Everything I’ll be doing will be in clean virtualenvs. If you’re not familiar with them, they are definitely worth a read. Essentially, no more Python path issues. It sequesters all of your code for a given project off on its own. I recommend you use virtualenvwrapper as well, it makes working with them much easier. The only tricky part is making sure `source /usr/local/bin/` gets placed in your .bashrc or .bash_profile. You also need to restart your shell to pick up the changes.

Blog Intro / November Attempt

Welcome (a little early) to November, a month where many technical authors around the internet will be attempting to write one blog post per day.

I intend to join them – on something very interesting to me and useful for all as applications become more location-aware – geospatial. I’m only trying for weekdays, and I may not get them all.

Everything we’ll do here is neogeography – many elements of true GIS will be completely ignored. But if you want to take your Python (and Django) into the realm of “where” this should help.

Hopefully this is useful for everybody – but the emphasis is going to be on Python, and certain topics will include Django. I’ll attempt to keep assumptions of knowledge to a minimum to be helpful.

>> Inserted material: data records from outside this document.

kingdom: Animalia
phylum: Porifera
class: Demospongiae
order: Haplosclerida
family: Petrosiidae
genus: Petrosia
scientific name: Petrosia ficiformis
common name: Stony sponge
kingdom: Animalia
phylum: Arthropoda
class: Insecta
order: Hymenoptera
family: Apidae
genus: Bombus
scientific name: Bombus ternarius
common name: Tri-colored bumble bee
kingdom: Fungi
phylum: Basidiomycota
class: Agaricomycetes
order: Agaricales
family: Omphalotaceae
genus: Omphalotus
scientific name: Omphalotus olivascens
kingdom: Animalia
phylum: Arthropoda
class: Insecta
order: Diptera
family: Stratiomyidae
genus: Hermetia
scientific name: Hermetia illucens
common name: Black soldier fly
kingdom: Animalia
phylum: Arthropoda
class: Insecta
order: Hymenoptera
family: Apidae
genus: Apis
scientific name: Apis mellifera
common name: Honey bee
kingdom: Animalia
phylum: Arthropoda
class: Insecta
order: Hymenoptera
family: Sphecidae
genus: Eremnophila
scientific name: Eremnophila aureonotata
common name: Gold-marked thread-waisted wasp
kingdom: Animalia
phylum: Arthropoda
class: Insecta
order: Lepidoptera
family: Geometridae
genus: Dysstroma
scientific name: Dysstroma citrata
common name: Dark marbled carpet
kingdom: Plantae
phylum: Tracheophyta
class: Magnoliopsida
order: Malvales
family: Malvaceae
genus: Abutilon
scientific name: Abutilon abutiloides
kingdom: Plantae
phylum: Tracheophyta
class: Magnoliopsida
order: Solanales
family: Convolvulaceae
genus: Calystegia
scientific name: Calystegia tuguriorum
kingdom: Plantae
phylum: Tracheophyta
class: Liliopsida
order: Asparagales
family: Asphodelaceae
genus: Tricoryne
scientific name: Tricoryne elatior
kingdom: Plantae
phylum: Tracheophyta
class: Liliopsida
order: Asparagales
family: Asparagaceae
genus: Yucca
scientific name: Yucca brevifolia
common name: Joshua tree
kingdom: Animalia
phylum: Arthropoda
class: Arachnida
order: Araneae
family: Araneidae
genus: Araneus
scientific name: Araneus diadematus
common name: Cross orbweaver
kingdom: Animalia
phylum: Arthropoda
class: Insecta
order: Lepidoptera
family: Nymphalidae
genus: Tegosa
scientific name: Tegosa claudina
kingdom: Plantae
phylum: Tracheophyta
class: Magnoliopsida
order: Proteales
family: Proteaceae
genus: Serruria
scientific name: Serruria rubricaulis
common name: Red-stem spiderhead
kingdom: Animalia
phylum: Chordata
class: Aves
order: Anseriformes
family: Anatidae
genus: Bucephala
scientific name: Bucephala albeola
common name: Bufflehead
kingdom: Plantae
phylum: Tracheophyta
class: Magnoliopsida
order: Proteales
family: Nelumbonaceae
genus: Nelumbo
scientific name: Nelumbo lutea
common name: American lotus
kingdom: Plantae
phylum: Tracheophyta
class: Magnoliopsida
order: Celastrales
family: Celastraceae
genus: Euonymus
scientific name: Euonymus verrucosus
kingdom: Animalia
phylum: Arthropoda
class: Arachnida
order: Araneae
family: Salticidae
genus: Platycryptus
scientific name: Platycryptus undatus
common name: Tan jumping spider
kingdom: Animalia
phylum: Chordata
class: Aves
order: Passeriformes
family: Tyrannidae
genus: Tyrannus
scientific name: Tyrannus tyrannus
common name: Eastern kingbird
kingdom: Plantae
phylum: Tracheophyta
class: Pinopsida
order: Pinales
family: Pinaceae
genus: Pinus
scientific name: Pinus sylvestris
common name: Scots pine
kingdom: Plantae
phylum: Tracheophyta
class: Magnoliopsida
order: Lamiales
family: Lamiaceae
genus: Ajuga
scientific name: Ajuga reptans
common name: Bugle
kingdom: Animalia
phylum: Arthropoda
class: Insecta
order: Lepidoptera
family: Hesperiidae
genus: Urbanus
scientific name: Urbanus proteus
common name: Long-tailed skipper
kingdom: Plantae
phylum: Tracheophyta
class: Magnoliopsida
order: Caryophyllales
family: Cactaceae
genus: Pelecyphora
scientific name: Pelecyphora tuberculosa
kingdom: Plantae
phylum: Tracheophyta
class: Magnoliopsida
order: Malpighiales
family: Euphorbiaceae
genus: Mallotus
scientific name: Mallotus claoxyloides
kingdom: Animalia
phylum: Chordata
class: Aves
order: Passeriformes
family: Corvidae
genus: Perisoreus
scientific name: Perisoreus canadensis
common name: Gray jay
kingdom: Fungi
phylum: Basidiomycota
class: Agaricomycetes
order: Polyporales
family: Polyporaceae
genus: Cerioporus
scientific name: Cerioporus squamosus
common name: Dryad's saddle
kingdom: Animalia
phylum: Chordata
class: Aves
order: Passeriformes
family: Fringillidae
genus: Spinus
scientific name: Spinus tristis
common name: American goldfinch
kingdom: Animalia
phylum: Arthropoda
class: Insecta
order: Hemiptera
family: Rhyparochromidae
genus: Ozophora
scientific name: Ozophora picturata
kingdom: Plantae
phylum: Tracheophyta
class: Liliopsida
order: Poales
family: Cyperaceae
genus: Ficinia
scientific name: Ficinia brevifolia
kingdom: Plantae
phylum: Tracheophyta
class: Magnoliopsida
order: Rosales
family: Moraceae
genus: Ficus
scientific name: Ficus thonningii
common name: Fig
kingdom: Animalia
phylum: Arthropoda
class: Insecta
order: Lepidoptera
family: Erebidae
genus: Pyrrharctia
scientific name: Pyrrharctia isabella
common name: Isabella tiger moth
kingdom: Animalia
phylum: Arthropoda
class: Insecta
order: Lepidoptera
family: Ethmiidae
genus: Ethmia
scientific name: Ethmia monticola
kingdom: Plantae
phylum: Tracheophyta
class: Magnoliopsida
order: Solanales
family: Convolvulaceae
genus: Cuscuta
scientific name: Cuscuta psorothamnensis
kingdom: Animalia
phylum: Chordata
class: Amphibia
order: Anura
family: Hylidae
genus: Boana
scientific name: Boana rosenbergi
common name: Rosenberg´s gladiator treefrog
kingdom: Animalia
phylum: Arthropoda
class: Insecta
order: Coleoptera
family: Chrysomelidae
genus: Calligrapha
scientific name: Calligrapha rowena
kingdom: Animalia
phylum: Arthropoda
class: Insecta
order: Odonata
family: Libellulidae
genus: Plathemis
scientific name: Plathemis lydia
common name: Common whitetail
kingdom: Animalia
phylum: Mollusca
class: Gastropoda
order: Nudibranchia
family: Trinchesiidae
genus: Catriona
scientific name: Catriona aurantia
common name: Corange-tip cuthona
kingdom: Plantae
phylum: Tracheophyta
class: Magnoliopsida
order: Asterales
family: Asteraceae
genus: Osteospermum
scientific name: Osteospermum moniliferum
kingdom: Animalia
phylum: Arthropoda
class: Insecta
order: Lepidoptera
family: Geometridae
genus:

Also, to facilitate this, I’ve set up a WordPress instance. I have my own site, but it’s specialized for things that aren’t blogging…and I decided time was better spent on content than website renovation. (Yes, I’ve written a Django blog. But it doesn’t have everything I want for this endeavor) Others in the Open Source community are solving the blogging problems, so I’ll work on the location ones.

See you tomorrow, when we’ll get this show on the road!